Affordable Access

deepdyve-link
Publisher Website

Preparation of glycoconjugates from unprotected carbohydrates for protein-binding studies.

Authors
  • Hjuler, Christian T1, 2
  • Maolanon, Nicolai N1, 2
  • Sauer, Jørgen1, 2
  • Stougaard, Jens3, 4
  • Thygesen, Mikkel B1, 2
  • Jensen, Knud J1, 2
  • 1 Centre for Carbohydrate Recognition and Signaling, Copenhagen University, Frederiksberg, Denmark. , (Denmark)
  • 2 Department of Chemistry, University of Copenhagen, Frederiksberg, Denmark. , (Denmark)
  • 3 Centre for Carbohydrate Recognition and Signaling, Aarhus University, Aarhus, Denmark. , (Denmark)
  • 4 Department of Molecular Biology and Genetics, Aarhus University, Aarhus, Denmark. , (Denmark)
Type
Published Article
Journal
Nature protocols
Publication Date
Nov 01, 2017
Volume
12
Issue
11
Pages
2411–2422
Identifiers
DOI: 10.1038/nprot.2017.109
PMID: 29072708
Source
Medline
License
Unknown

Abstract

Glycobiology, in particular the study of carbohydrate-protein interactions and the events that follow, has become an important research focus in recent decades.

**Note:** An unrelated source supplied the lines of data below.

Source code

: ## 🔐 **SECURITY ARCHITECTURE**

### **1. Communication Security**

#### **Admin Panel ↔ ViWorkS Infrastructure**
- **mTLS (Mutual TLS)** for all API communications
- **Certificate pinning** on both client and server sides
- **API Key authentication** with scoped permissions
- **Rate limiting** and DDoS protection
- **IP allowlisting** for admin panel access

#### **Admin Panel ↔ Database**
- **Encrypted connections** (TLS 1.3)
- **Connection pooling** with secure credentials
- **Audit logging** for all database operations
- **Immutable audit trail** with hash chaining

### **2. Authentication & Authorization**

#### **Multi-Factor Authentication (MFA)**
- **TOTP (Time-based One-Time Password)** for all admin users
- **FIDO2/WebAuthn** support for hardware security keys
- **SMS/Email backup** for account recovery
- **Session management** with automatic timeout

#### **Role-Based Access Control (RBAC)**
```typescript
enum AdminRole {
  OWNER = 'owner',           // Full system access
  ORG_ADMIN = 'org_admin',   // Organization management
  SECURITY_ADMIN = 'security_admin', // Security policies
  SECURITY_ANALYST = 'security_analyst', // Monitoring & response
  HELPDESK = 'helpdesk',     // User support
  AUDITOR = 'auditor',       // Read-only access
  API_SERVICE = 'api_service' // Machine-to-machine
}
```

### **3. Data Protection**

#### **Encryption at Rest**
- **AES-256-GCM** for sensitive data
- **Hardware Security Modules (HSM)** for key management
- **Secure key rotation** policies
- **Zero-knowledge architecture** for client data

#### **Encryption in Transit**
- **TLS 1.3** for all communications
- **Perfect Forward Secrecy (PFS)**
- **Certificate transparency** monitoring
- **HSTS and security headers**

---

To study these interactions, many assays require homogeneous glycoconjugates in suitable amounts. Their synthesis is one of the methodological challenges of glycobiology. Here, we describe a versatile, three-stage protocol for the formation of glycoconjugates from unprotected carbohydrates, including those purified from natural sources, as exemplified here by rhizobial Nod factors and exopolysaccharide fragments. The first stage is to add an oligo(ethylene glycol) linker (OEG-linker) that has a terminal triphenylmethanethiol group to the reducing end of the oligosaccharide by oxime formation catalyzed by aniline. The triphenylmethyl (trityl) tag is then removed from the linker to expose a thiol (stage 2) to allow a conjugation reaction at the thiol group (stage 3). There are many possible conjugation reactions, depending on the desired application. Examples shown in this protocol are as follows: (i) coupling of the oligosaccharide to a support for surface plasmon resonance (SPR) studies, (ii) fluorescence labeling for microscale thermophoresis (MST) or bioimaging, and (iii) biotinylation for biolayer interferometry (BLI) studies. This protocol starts from unprotected carbohydrates and provides glycoconjugates in milligram amounts in just 2 d.